В исключительных обстоятельствах - Страница 100
ТРУДНЫЙ РАЗГОВОР
— Вы чего хмуритесь, Крымов?
— Это вам показалось, Виктор Павлович. Впрочем, какие-то основания есть...
— Какие?
— Да так... Всякие... Чего в жизни не бывает.
...Поначалу разговор не клеился. Они молча шли по бульвару. Был тот утренний час поздней осени, когда хозяевами бульвара становились дети, пенсионеры, пришедшие погреться на солнышке, склониться над шахматной доской, «забить козла» или попросту посудачить о том, о сем. Спокойное, неяркое осеннее солнце пробивалось сквозь облака и высвечивало серебристые лужицы на асфальте.

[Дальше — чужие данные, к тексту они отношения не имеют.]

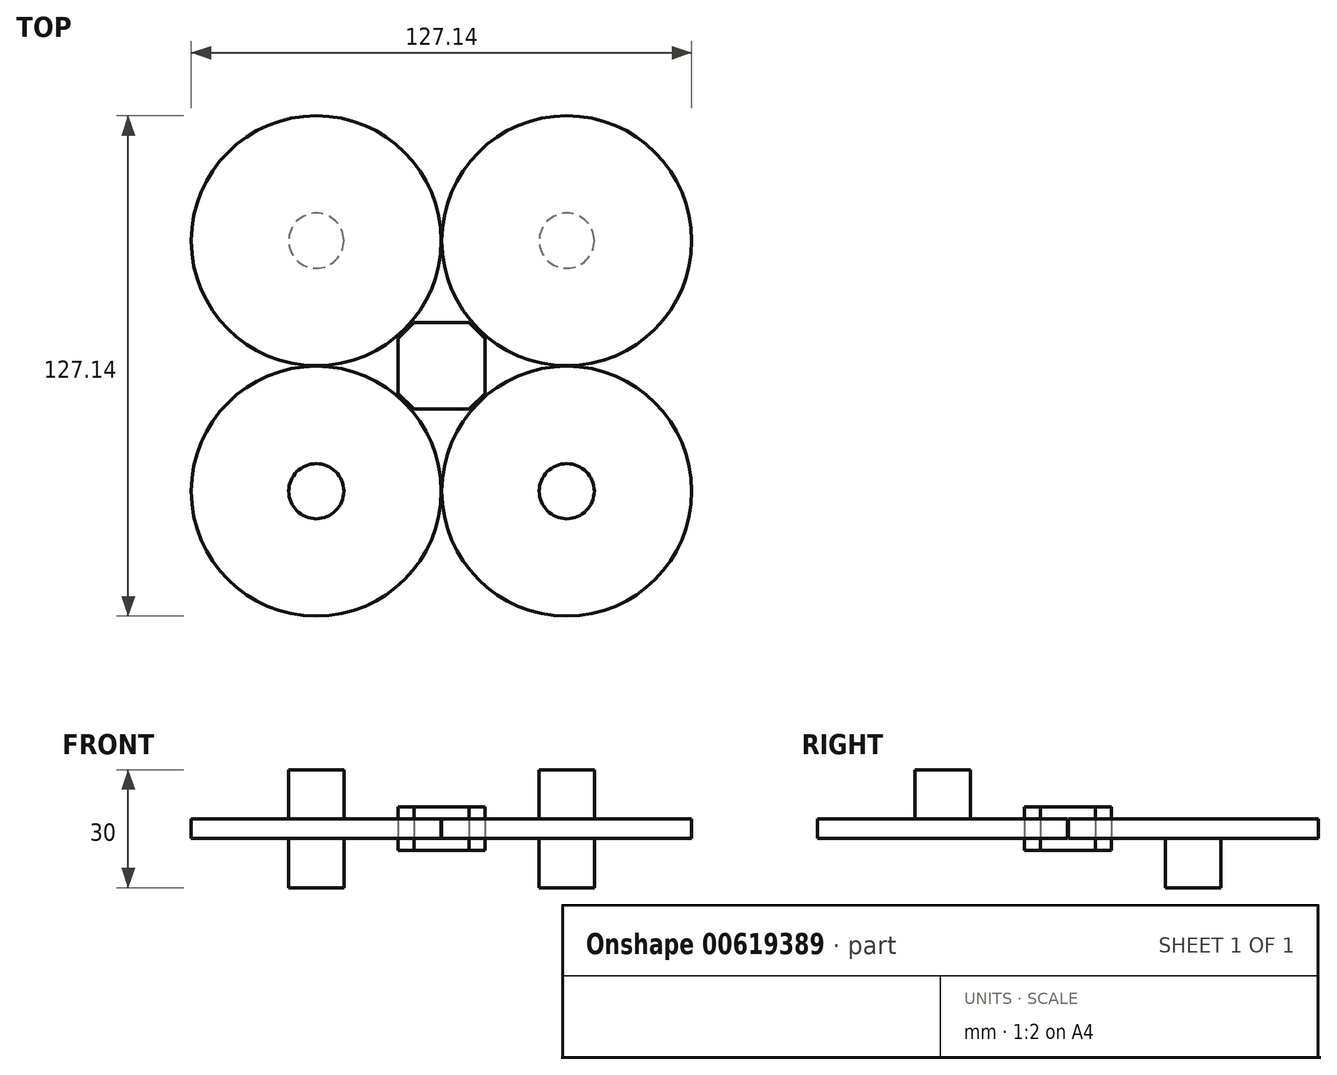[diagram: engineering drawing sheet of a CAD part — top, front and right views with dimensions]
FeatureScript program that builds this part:
annotation { "Feature Type Name" : "Feature", "Feature Type Description" : "" }
export const myFeature = defineFeature(function(context is Context, id is Id, definition is map)
    precondition{}
    {
        {
            var Q0;
            Q0=qCreatedBy(makeId("Top.planeOp"),FACE);
            var sketch = newSketch(context, id + "F0", { "sketchPlane" : qUnion([Q0])});
            skLineSegment(sketch, "E0.bottom", {"start": v(7, 11) * mm, "end": v(-7, 11) * mm});
            skLineSegment(sketch, "E0.top", {"start": v(7, -11) * mm, "end": v(-7, -11) * mm});
            skLineSegment(sketch, "E0.left", {"start": v(11, 7) * mm, "end": v(11, -7) * mm});
            skLineSegment(sketch, "E0.right", {"start": v(-11, 7) * mm, "end": v(-11, -7) * mm});
            skPoint(sketch, "E0.middle", {"position": v(0, 0) * mm});
            skLineSegment(sketch, "E1", {"start": v(0, 0) * mm, "end": v(31.82, -31.82) * mm, "construction": true});
            skLineSegment(sketch, "E2", {"start": v(0, 0) * mm, "end": v(31.82, 31.82) * mm, "construction": true});
            skLineSegment(sketch, "E3", {"start": v(0, 0) * mm, "end": v(-31.82, 31.82) * mm, "construction": true});
            skCircle(sketch, "E4", {"center": v(-31.82, -31.82) * mm, "radius": 31.75 * mm});
            skCircle(sketch, "E5", {"center": v(-31.82, 31.82) * mm, "radius": 31.75 * mm});
            skCircle(sketch, "E6", {"center": v(31.82, 31.82) * mm, "radius": 31.75 * mm});
            skCircle(sketch, "E7", {"center": v(31.82, -31.82) * mm, "radius": 31.75 * mm});
            skLineSegment(sketch, "E8", {"start": v(0, 0) * mm, "end": v(-31.82, -31.82) * mm, "construction": true});
            skLineSegment(sketch, "E9", {"start": v(-11, 7) * mm, "end": v(-7, 11) * mm});
            skLineSegment(sketch, "E10", {"start": v(-11, -7) * mm, "end": v(-7, -11) * mm});
            skLineSegment(sketch, "E11", {"start": v(7, 11) * mm, "end": v(11, 7) * mm});
            skLineSegment(sketch, "E12", {"start": v(11, -7) * mm, "end": v(7, -11) * mm});
            skSolve(sketch);
        }
        {
            var Q0;
            Q0=makeQuery(id+"F0.imprint","IMPRINT",FACE,{"disambiguationData":[TD([[makeQuery(id+"F0.imprint","IMPRINT",EDGE,{"derivedFrom":sQuery(id+"F0.wireOp",EDGE,"E4")}),1.0]])]});
            var Q1;
            Q1=makeQuery(id+"F0.imprint","IMPRINT",FACE,{"disambiguationData":[TD([[makeQuery(id+"F0.imprint","IMPRINT",EDGE,{"derivedFrom":sQuery(id+"F0.wireOp",EDGE,"E5")}),1.0]])]});
            var Q2;
            Q2=makeQuery(id+"F0.imprint","IMPRINT",FACE,{"disambiguationData":[TD([[makeQuery(id+"F0.imprint","IMPRINT",EDGE,{"derivedFrom":sQuery(id+"F0.wireOp",EDGE,"E6")}),1.0]])]});
            var Q3;
            Q3=makeQuery(id+"F0.imprint","IMPRINT",FACE,{"disambiguationData":[TD([[makeQuery(id+"F0.imprint","IMPRINT",EDGE,{"derivedFrom":sQuery(id+"F0.wireOp",EDGE,"E7")}),1.0]])]});
            extrude(context, id + "F1", {"entities" : qUnion([Q0, Q1, Q2, Q3]), "depth" : 5 * mm, "offsetDistance" : 25 * mm, "symmetric" : true});
        }
        {
            var Q0;
            Q0=makeQuery(id+"F1.opExtrude","CAP_FACE",FACE,{"disambiguationData":[OSD([sQuery(id+"F0.wireOp",EDGE,"E4")])],"isStart":false});
            var sketch = newSketch(context, id + "F2", { "sketchPlane" : qUnion([Q0])});
            skCircle(sketch, "E13", {"center": v(-31.82, -31.82) * mm, "radius": 7 * mm});
            skSolve(sketch);
        }
        {
            var Q0;
            Q0=makeQuery(id+"F2.imprint","IMPRINT",FACE,{"disambiguationData":[TD([[makeQuery(id+"F2.imprint","IMPRINT",EDGE,{"derivedFrom":sQuery(id+"F2.wireOp",EDGE,"E13")}),1.0]])]});
            var Q1;
            Q1=sQuery(id+"F2.wireOp",EDGE,"E13");
            extrude(context, id + "F3", {"entities" : qUnion([Q0]), "surfaceEntities" : qUnion([Q1]), "depth" : 12.5 * mm, "offsetDistance" : 25 * mm});
        }
        {
            var Q0;
            Q0=makeQuery(id+"F1.opExtrude","CAP_FACE",FACE,{"disambiguationData":[OSD([sQuery(id+"F0.wireOp",EDGE,"E7")])],"isStart":false});
            var sketch = newSketch(context, id + "F4", { "sketchPlane" : qUnion([Q0])});
            skCircle(sketch, "E14", {"center": v(31.82, -31.82) * mm, "radius": 7 * mm});
            skSolve(sketch);
        }
        {
            var Q0;
            Q0=makeQuery(id+"F4.imprint","IMPRINT",FACE,{"disambiguationData":[TD([[makeQuery(id+"F4.imprint","IMPRINT",EDGE,{"derivedFrom":sQuery(id+"F4.wireOp",EDGE,"E14")}),1.0]])]});
            extrude(context, id + "F5", {"entities" : qUnion([Q0]), "depth" : 12.5 * mm, "offsetDistance" : 25 * mm});
        }
        {
            var Q0;
            Q0=makeQuery(id+"F1.opExtrude","CAP_FACE",FACE,{"disambiguationData":[OSD([sQuery(id+"F0.wireOp",EDGE,"E5")])],"isStart":true});
            var sketch = newSketch(context, id + "F6", { "sketchPlane" : qUnion([Q0])});
            skCircle(sketch, "E15", {"center": v(-31.82, -31.82) * mm, "radius": 7 * mm});
            skSolve(sketch);
        }
        {
            var Q0;
            Q0=qSketchRegion(id+"F6",true);
            extrude(context, id + "F7", {"entities" : qUnion([Q0]), "depth" : 12.5 * mm, "offsetDistance" : 25 * mm});
        }
        {
            var Q0;
            Q0=makeQuery(id+"F1.opExtrude","CAP_FACE",FACE,{"disambiguationData":[OSD([sQuery(id+"F0.wireOp",EDGE,"E6")])],"isStart":true});
            var sketch = newSketch(context, id + "F8", { "sketchPlane" : qUnion([Q0])});
            skCircle(sketch, "E16", {"center": v(31.82, -31.82) * mm, "radius": 7 * mm});
            skSolve(sketch);
        }
        {
            var Q0;
            Q0=makeQuery(id+"F8.imprint","IMPRINT",FACE,{"disambiguationData":[TD([[makeQuery(id+"F8.imprint","IMPRINT",EDGE,{"derivedFrom":sQuery(id+"F8.wireOp",EDGE,"E16")}),1.0]])]});
            extrude(context, id + "F9", {"entities" : qUnion([Q0]), "depth" : 12.5 * mm, "offsetDistance" : 25 * mm});
        }
        {
            var Q0;
            Q0=makeQuery(id+"F0.imprint","IMPRINT",FACE,{"disambiguationData":[TD([[makeQuery(id+"F0.imprint","IMPRINT",EDGE,{"derivedFrom":sQuery(id+"F0.wireOp",EDGE,"E0.bottom")}),1.0]])]});
            extrude(context, id + "F10", {"entities" : qUnion([Q0]), "depth" : 11 * mm, "offsetDistance" : 25 * mm, "symmetric" : true});
        }
    });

— Как у тебя дела на работе? — спросил Бутов.
— Не блестяще, — ответил Сергей. — Я вам как-то говорил, что с заместителем редактора международного отдела, Агафоновым у меня холодная война идет. Невзлюбил меня и при удобном случае пакости чинит...
— Какие такие пакости?
Сергей сразу не ответил, помолчал. На душе у него мерзко, но потом какая-то неведомая сила заставила его буквально выпалить все, что накипело в последние дни.
...За обеденным столом сидели Виктор Агафонов и Константин Михайлович Перцов, секретарь партбюро, когда к ним подсел Крымов. Агафонов тут же ринулся в «атаку».
— Сергей, а партбюро знает о твоих былых дружках? Говорят, они у тебя были такие, что упаси боже... Один в местах не столь отдаленных пребывает, а другого, англичанина, попросту выдворили из нашей страны.
Сергей вопрошающе посмотрел на Перцова: «Что скажете? Требуются объяснения?» Но тот молча, невозмутимо продолжал расправляться с цыпленком. Однако Агафонов не унимался.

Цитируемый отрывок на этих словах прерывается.